Она ненавидела, когда ее называли Жан, и чувствовала нарастающее раздражение. Это ласкательное имя возникло в шутку на корпоративе три года назад, но со временем распространилось по всему полицейскому управлению.
– Я возле Ошты, как раз сворачиваю на Эссингледен. Что там произошло?
– В кустах возле метро, неподалеку от Педагогического института, обнаружили мертвого парня, и Биллинг хочет, чтобы ты ехала туда как можно быстрее. Он, похоже, чертовски взволнован. Судя по всему, речь идет об убийстве.
Жанетт Чильберг слышала, что постукивание усиливается, и опасалась, как бы не пришлось ей съезжать на обочину и вызывать буксировщика, а потом просить кого-нибудь ее подвезти.
– Если только эта чертова тачка не развалится, я буду на месте через пять – десять минут и хочу, чтобы ты тоже приехал.
Машина накренилась, и Жанетт на всякий случай перестроилась в правый ряд.
– Само собой. Я уже выезжаю и, вероятно, опережу тебя.
Хуртиг повесил трубку, и Жанетт засунула телефон в карман куртки.
Брошенный в кустах мертвый парень – для Жанетт это звучало скорее как избиение, повлекшее за собой смерть, и, следовательно, его надо квалифицировать как непредумышленное убийство.
Бытовое убийство, размышляла она, чувствуя, как у нее дернулся руль, – это когда женщину убивает дома ревнивый муж после того, как та сообщила, что хочет с ним развестись.
По крайней мере, чаще всего.
Однако времена меняются, и то, чему ее когда-то учили в Полицейской академии, стало теперь не только неактуальным, но и ошибочным. Рабочие методы подверглись реформированию, и работа полицейских сегодня во многих отношениях сложнее, чем была двадцать лет назад.

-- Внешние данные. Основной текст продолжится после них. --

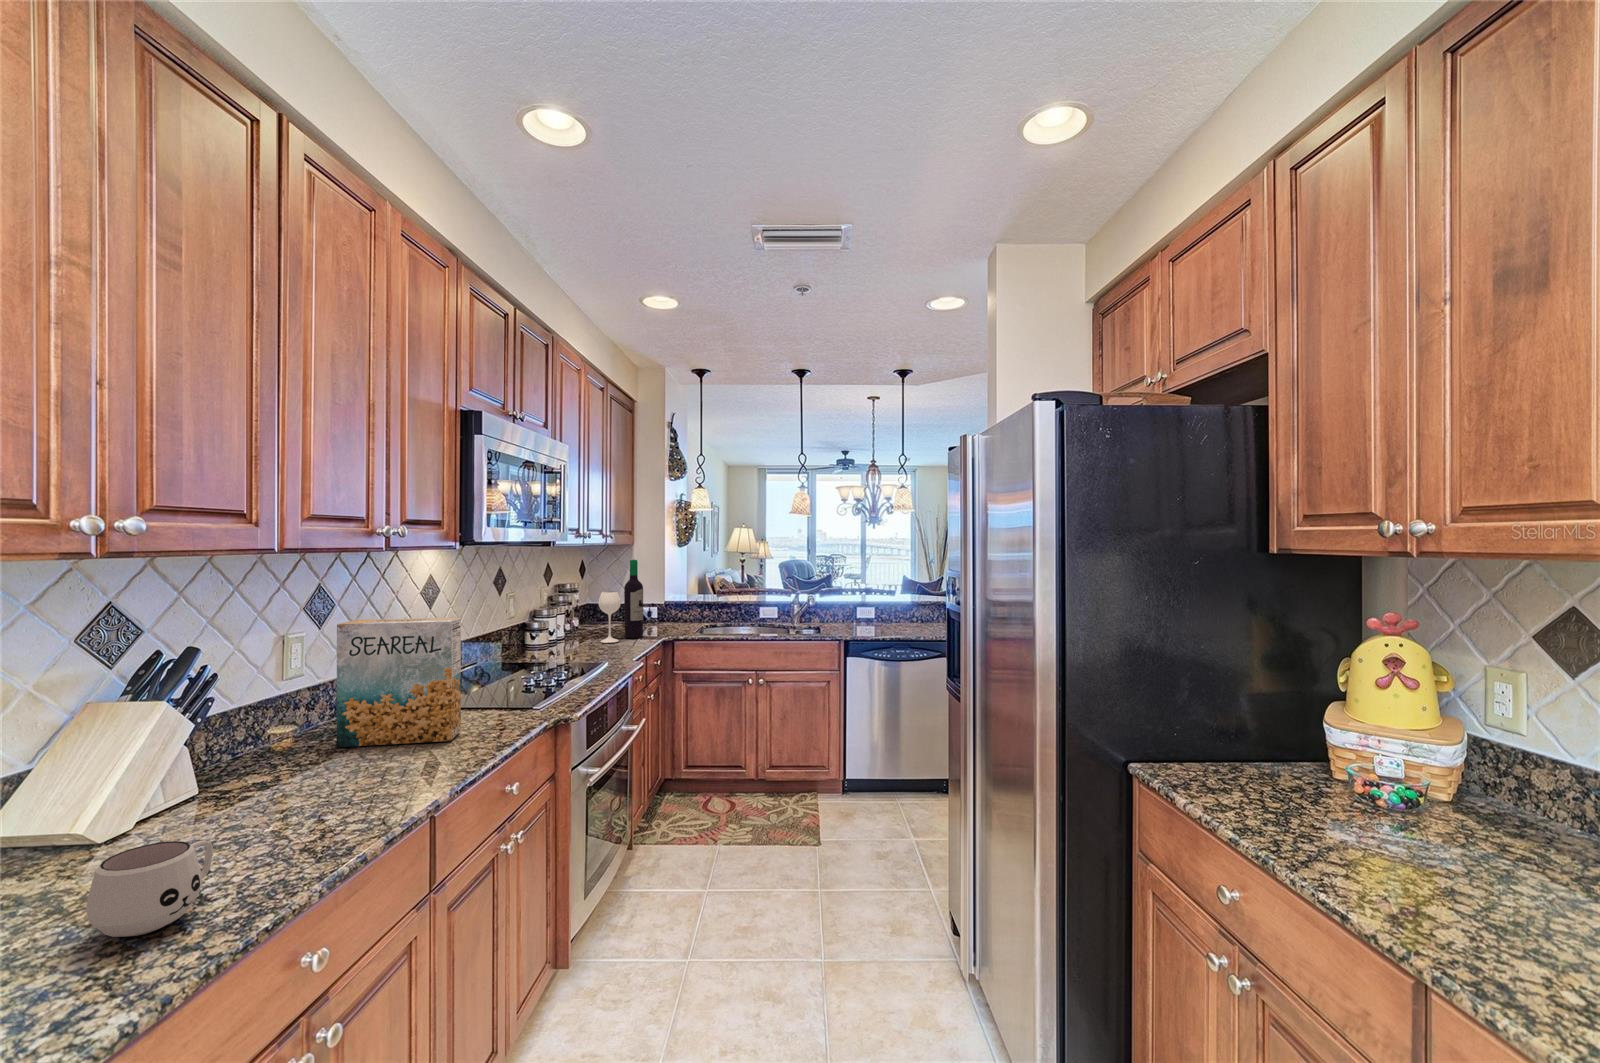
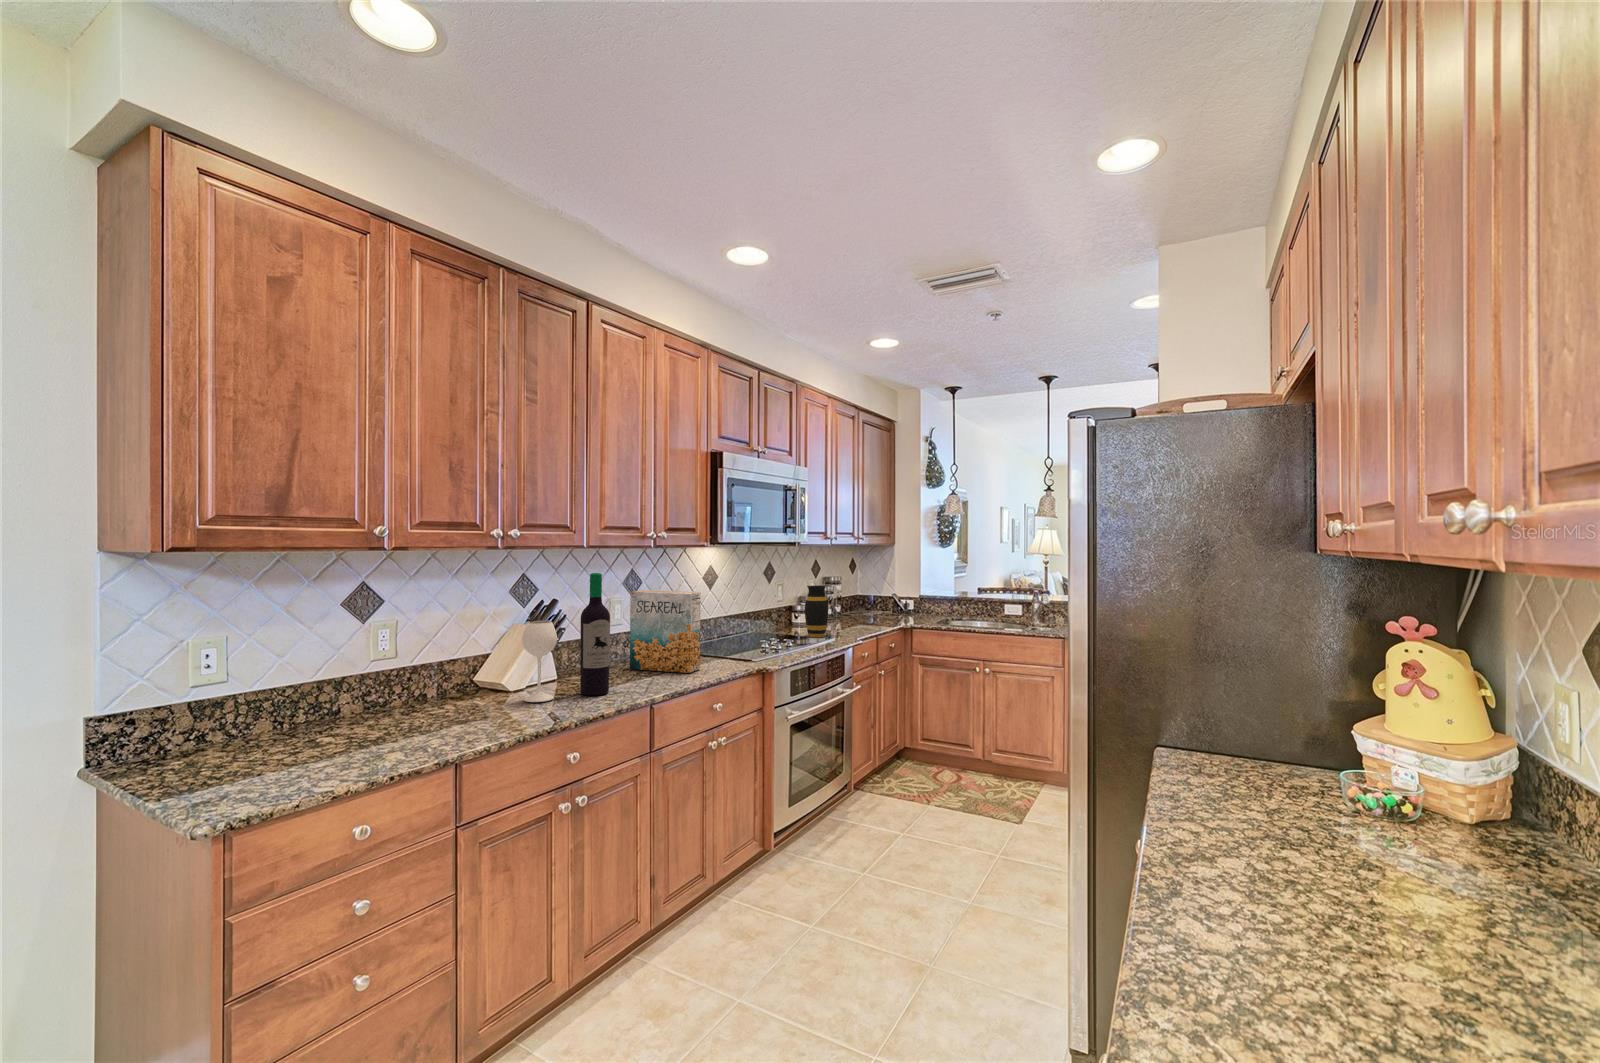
wine bottle: present [598,560,643,643] -> present [522,573,610,702]
vase: none [559,596,592,663] -> present [805,586,828,637]
mug: present [86,840,213,937] -> none [476,689,531,729]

Жанетт помнила свои первые годы службы в патруле и тесное взаимодействие с обычными людьми. Как общественность помогала им и вообще доверяла полиции. Сейчас, думала она, о квартирных кражах заявляют только потому, что этого требует страховая компания. Не потому, что люди надеются на раскрытие преступления.
Чего она ожидала, когда бросила учебу на социального работника и решила стать полицейским? Что сумеет что-то изменить? Помочь? Во всяком случае, именно это она заявила отцу в тот день, когда с гордостью продемонстрировала документ о приеме в академию. Да, так и было. Ей хотелось оказываться между попавшим в беду и виновником беды.

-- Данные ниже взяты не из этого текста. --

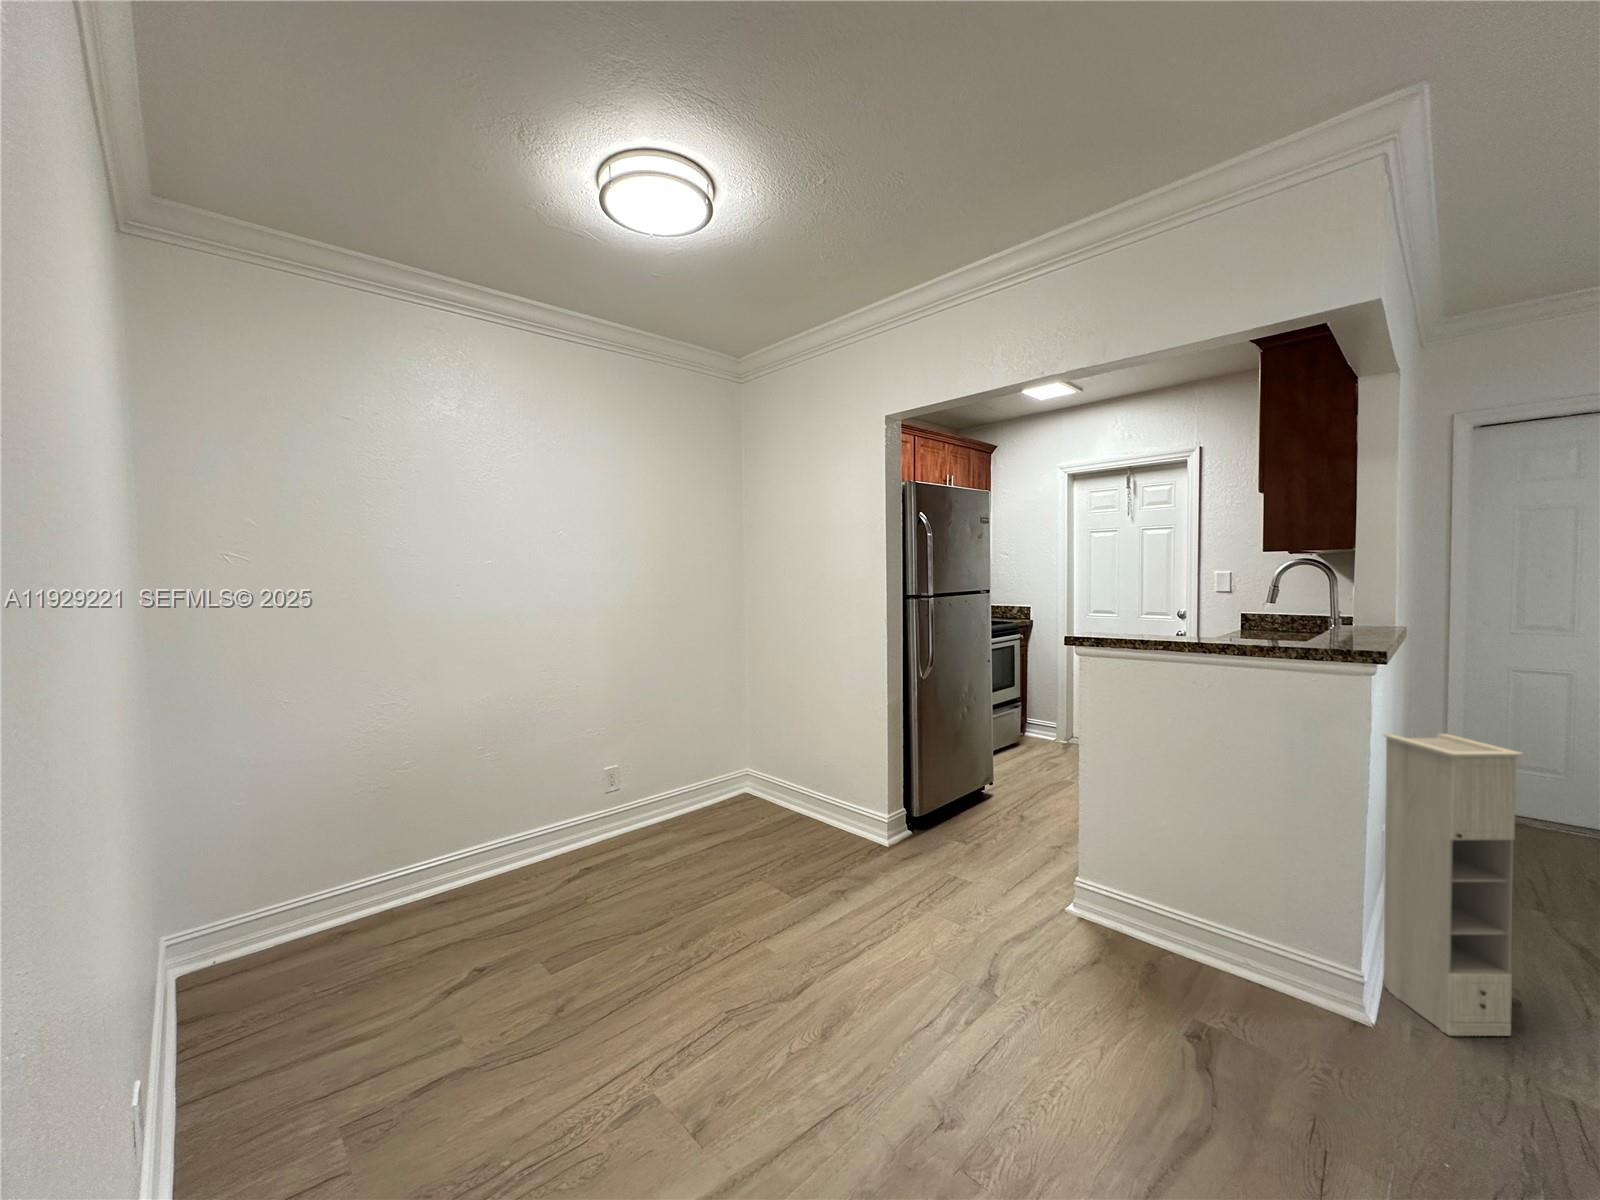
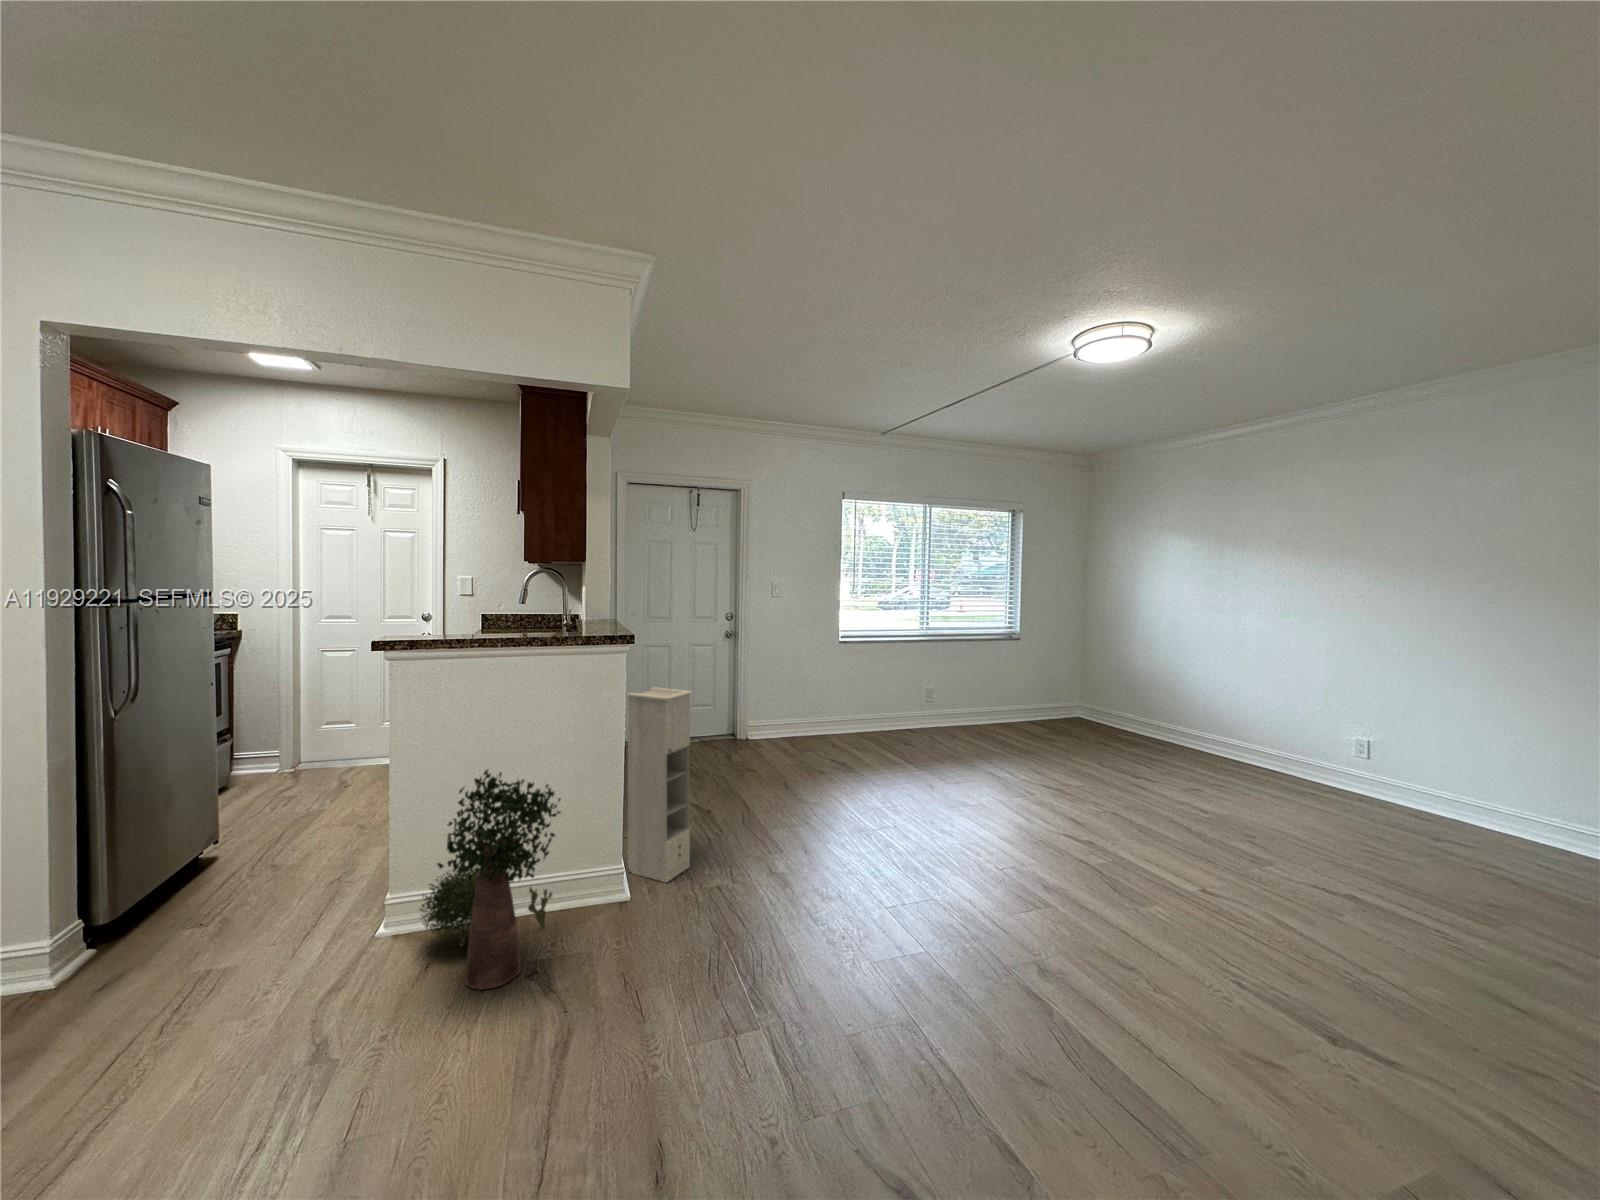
potted plant: none [1083,783,1241,1026] -> present [420,770,561,990]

Хотелось быть настоящим человеком.
А служба в полиции это подразумевала.
Все детство она, затаив дыхание, слушала, как отец с дедом обсуждали полицейские дела. В любые праздники разговоры за столом все равно, так или иначе, касались жестоких грабителей банков, симпатичных воришек и хитроумных обманщиков. Анекдотов и воспоминаний о темной стороне жизни.
Так же как запах запеченного рождественского окорока создавал атмосферу надежды, тихое журчание мужских голосов на заднем плане вызывало ощущение надежности.
Она улыбнулась, вспомнив равнодушие и скепсис дедушки по отношению к новым техническим вспомогательным средствам. Металлические наручники, видите ли, для упрощения работы заменили текстильными. Однажды он сказал, что анализ ДНК – всего лишь дань моде и долго не продержится.
Профессия полицейского – это умение видеть разницу, а не упрощать, думала она. Работу необходимо корректировать в соответствии с меняющимися общественными условиями.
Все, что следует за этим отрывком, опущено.